All News 14:22 June 19, 2017

SEOUL, June 19 (Yonhap) -- The South Korean Olympic chief is running for a seat on the International Olympic Committee, an official with the top national sports body said Monday.

Lee Kee-heung, president of the Korea Sport & Olympic Committee (KSOC), submitted his candidacy documents to the IOC's Members Election Commission on Friday, according to the official with the KSOC.

The Members Election Commission will review candidates' qualifications and narrow down the list for the IOC's Executive Board meeting starting July 9 in Lausanne, Switzerland. The Executive Board will then finalize the list of candidates who will be put to a vote during the IOC Session beginning Sept. 13 in Lima, Peru. The successful candidate must win the majority of the votes cast.

On June 8, the KSOC decided to begin the process for naming a candidate for IOC membership. During its board of directors meeting, KSOC officials sought to nominate Lee as the candidate.
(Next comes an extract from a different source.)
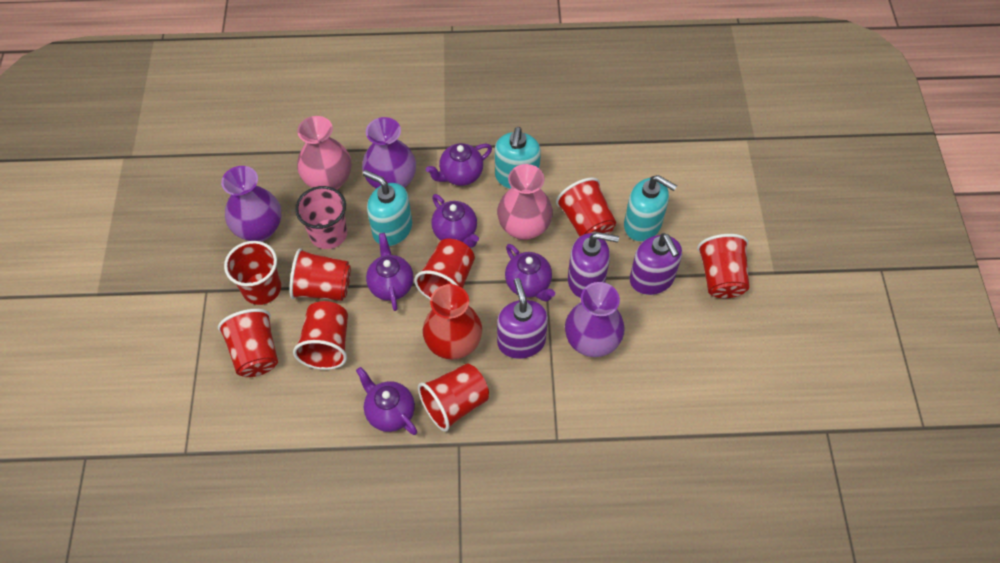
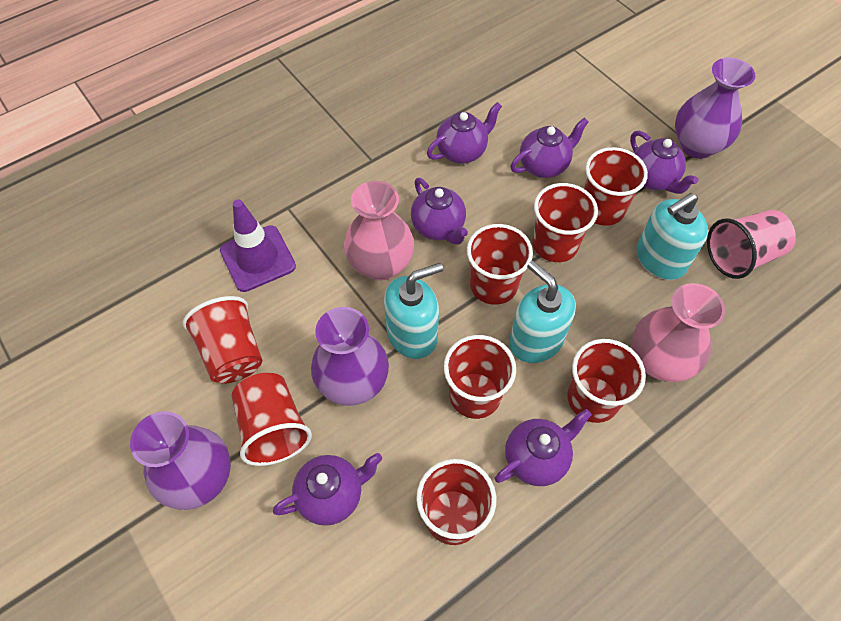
purple soap dispenser: 3 -> 0
purple teapot: 5 -> 6
purple traffic cone: 0 -> 1
red vase: 1 -> 0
In this file photo taken May 10, 2017, Lee Kee-heung, president of the Korea Sport & Olympic Committee, gives a speech during a dinner reception for the 80th Congress of the International Sports Press Association in Seoul. (Yonhap)

Lee said it was premature to decide on the candidate without first consulting with former IOC members from South Korea and conducting careful reviews of all potential candidates. Barely a week later, Lee ended up filing for candidacy after all.

Strengthening sports diplomacy has been a pressing issue in South Korea, especially as the country prepares to host the PyeongChang Winter Olympics next February with just one active IOC member on hand.

Samsung Electronics Chairman Lee Kun-hee has been an IOC member since 1996. But he has been hospitalized since May 2014 and remains unable to function in any IOC capacity.

Former Olympic table tennis gold medalist Ryu Seung-min, elected to the IOC's Athletes Commission last year, is the only active IOC member from South Korea. Members of the commission enjoy the same rights as other IOC members, but they serve one eight-year term. IOC members are also elected for eight years and their mandates can be renewed.

There are currently 95 members from 67 nations. IOC candidates may be one of the following: an individual member, an active athlete or a person with an executive or leadership function within an international sports federation or a national Olympic body.

Lee Kee-heung, 62, is a veteran sports administrator. He has led the South Korean governing bodies for canoe and swimming, and was the chef de mission for the 2010 Guangzhou Asian Games and the 2012 London Olympics.